Industrials

What to Expect From 3M Earnings

3M_logo
Source: Courtesy 3M Company
3M Co. (NYSE: MMM) is scheduled to report its second-quarter financial results Thursday before the markets open. The consensus estimates from Thomson Reuters call for $2.00 in earnings per share (EPS) on $7.83 billion in revenue. The same period from the previous year had $1.91 in EPS on $8.13 billion in revenue.

This top industrial could really jump with an economic pickup. 3M is closely correlated to U.S. leading economic indicators. The more the indicators continue to improve, the higher the likelihood of strong earnings performance for the company over the rest of the year, and with a huge portfolio of products in multiple silos, 3M certainly has staying power.

One issue for the industrial giant is that the company has a higher than sector average share of earnings from overseas, so any continued rally of the U.S. dollar against other currencies could lead to a decline in Wall Street earnings estimates and the company’s own guidance. With that said, any pickup here domestically could help to offset currency headwinds.

In the previous earnings report there were currency headwinds but those appear to have abated in this quarter.

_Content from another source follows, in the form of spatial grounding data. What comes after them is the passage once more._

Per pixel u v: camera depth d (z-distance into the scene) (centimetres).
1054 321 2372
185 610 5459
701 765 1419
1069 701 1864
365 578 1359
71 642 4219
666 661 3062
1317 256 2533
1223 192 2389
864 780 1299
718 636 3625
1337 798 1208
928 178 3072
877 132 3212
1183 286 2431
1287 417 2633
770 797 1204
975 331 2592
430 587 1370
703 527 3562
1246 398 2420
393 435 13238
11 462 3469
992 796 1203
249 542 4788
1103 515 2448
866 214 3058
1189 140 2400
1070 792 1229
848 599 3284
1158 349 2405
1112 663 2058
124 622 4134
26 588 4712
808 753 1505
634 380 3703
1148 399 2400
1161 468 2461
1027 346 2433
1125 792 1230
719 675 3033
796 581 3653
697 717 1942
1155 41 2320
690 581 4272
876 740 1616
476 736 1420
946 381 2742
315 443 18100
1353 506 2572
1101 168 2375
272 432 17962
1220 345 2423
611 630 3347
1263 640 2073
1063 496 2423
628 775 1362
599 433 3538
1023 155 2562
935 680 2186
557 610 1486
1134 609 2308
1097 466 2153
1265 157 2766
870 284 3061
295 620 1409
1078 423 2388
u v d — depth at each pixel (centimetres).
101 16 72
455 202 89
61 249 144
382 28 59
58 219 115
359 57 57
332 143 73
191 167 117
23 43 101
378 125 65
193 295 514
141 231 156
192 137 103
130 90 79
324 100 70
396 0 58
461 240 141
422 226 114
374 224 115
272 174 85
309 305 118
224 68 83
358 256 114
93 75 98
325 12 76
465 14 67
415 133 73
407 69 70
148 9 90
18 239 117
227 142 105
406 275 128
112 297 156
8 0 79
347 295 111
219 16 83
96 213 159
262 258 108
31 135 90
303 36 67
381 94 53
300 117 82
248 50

However despite this negative currency translation, the company still grew organically in the second quarter. In terms of the first quarter earnings, organic local-currency sales grew 3.3% and foreign currency translation reduced sales by 6.5% year-on-year.

In the first quarter earnings report, 3M lowered its full-year earnings expectation from a prior range of $8.00 to $8.30 per share to a new range of $7.80 to $8.10. Currency translation effects are now expected to cut full-year sales by 6% to 7%, up from a prior estimate of 4% to 5%. The current consensus analysts’ estimate calls for full-year EPS of $7.90 on sales of $31.14 billion.

Shares of 3M traded down 0.6% at $154.84 late on Wednesday. The stock has a consensus analyst price target of $168.77 and a 52-week trading range of $130.60 to $170.50.